▶ Request
Please repeat every line of the data below word for word, leaving out the pictures.

▶ Available data
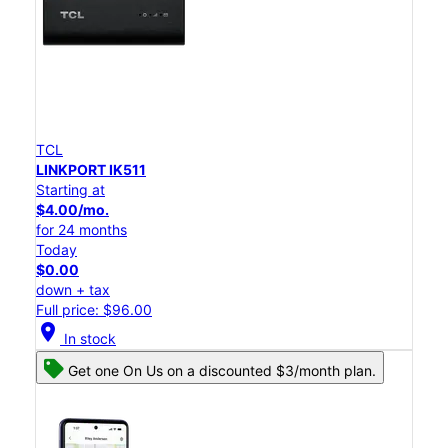
TCL
LINKPORT IK511
Starting at
$4.00/mo.
for 24 months
Today
$0.00
down + tax
Full price: $96.00
location_on
In stock
Get one On Us on a discounted $3/month plan.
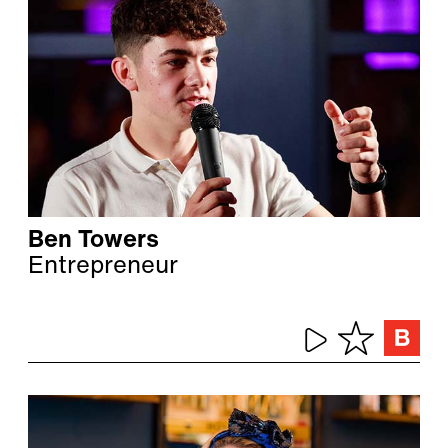
Ben Towers
Entrepreneur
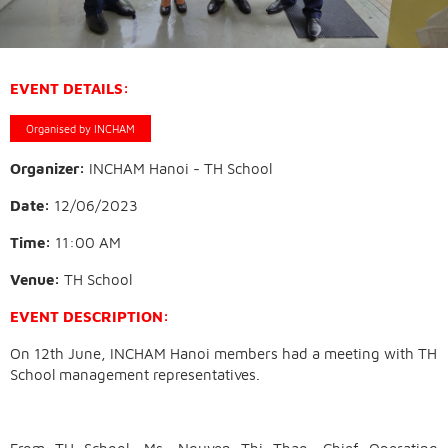
EVENT DETAILS:
Organised by INCHAM
Organizer:
INCHAM Hanoi - TH School
Date:
12/06/2023
Time:
11:00 AM
Venue:
TH School
EVENT DESCRIPTION:
On 12th June, INCHAM Hanoi members had a meeting with TH
School management representatives.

▶ Expected answer
TCL
LINKPORT IK511
Starting at
$4.00/mo.
for 24 months
Today
$0.00
down + tax
Full price: $96.00
location_on
In stock
Get one On Us on a discounted $3/month plan.
Ben Towers
Entrepreneur
EVENT DETAILS:
Organised by INCHAM
Organizer:
INCHAM Hanoi - TH School
Date:
12/06/2023
Time:
11:00 AM
Venue:
TH School
EVENT DESCRIPTION:
On 12th June, INCHAM Hanoi members had a meeting with TH
School management representatives.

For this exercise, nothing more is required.